(DATA RECORDS Opens)

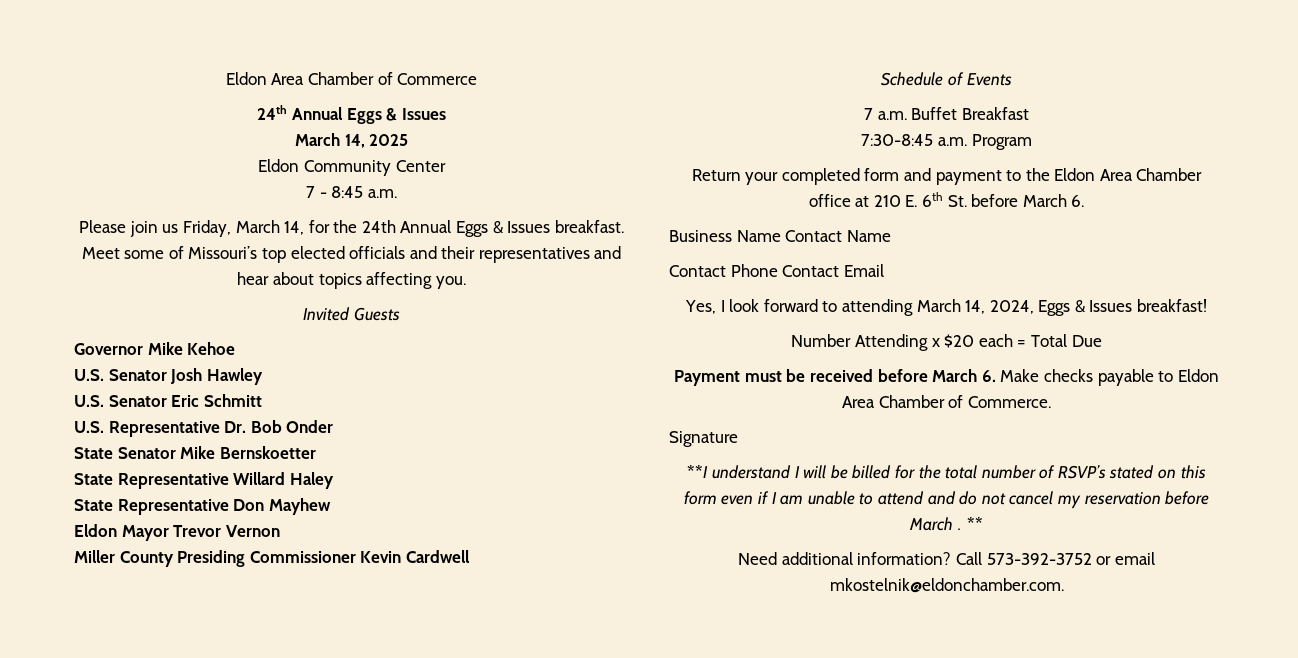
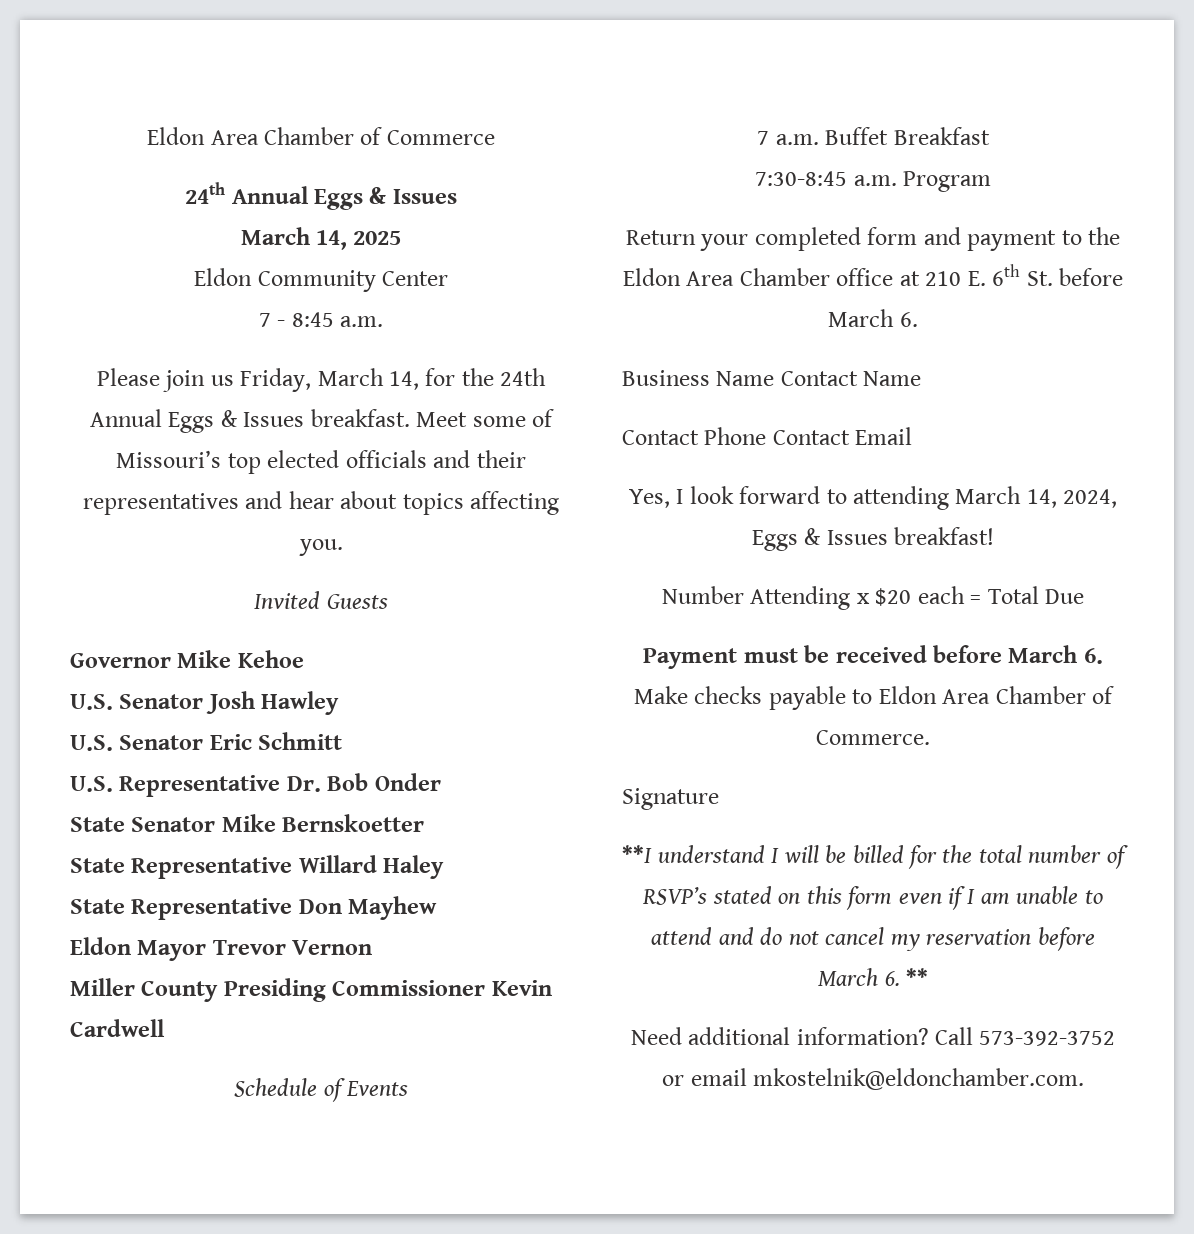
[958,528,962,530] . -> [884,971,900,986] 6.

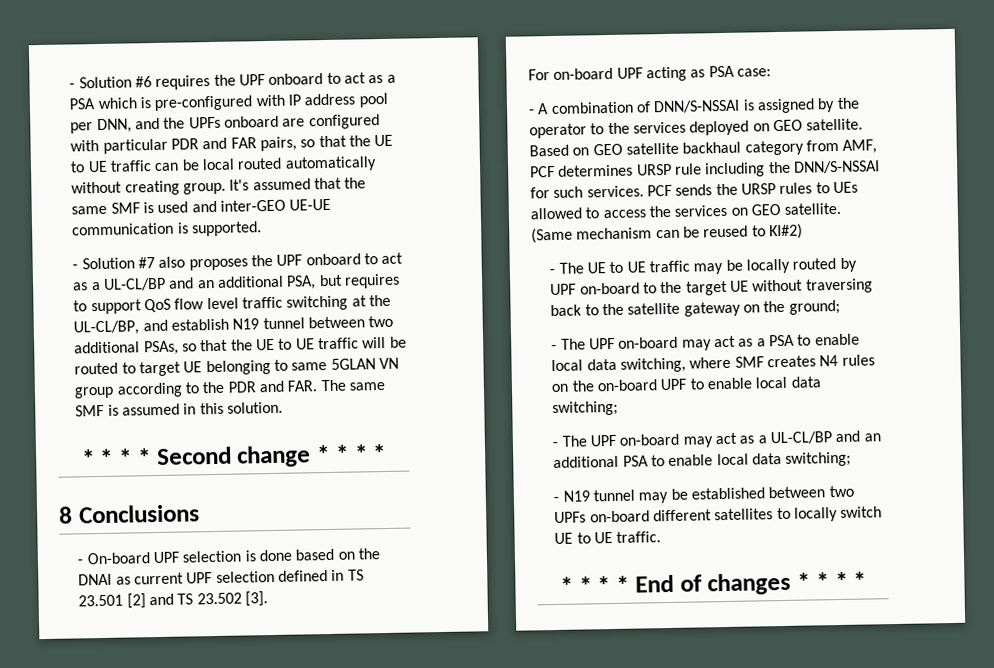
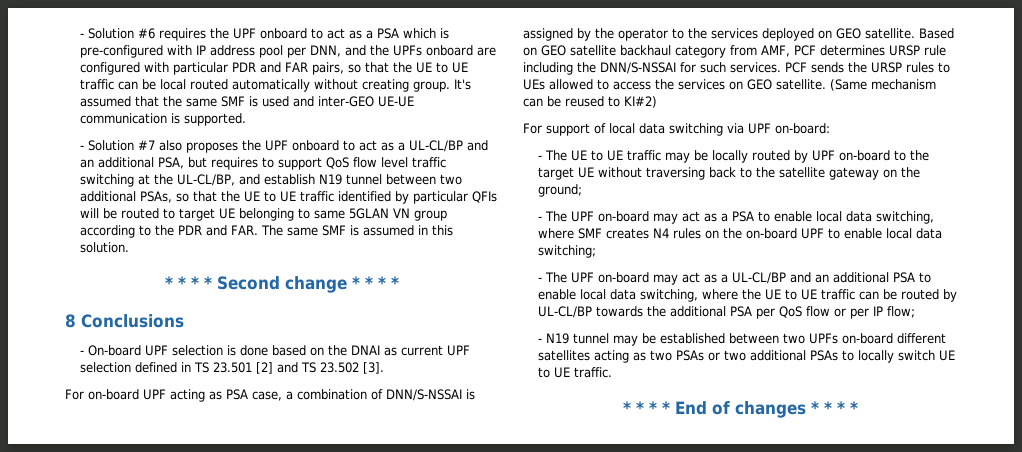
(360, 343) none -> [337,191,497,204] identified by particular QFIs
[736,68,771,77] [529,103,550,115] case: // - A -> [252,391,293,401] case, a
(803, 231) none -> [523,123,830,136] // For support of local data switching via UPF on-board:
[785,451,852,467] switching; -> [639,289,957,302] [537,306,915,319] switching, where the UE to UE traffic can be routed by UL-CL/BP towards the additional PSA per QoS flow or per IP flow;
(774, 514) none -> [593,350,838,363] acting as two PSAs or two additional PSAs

(DATA RECORDS Closes)

● EXERCISE DESCRIPTION: Return, with nothing added or dropped, the line containing "(803, 231) none" and every line after it to the end of the listing above.

● REPLY:
(803, 231) none -> [523,123,830,136] // For support of local data switching via UPF on-board:
[785,451,852,467] switching; -> [639,289,957,302] [537,306,915,319] switching, where the UE to UE traffic can be routed by UL-CL/BP towards the additional PSA per QoS flow or per IP flow;
(774, 514) none -> [593,350,838,363] acting as two PSAs or two additional PSAs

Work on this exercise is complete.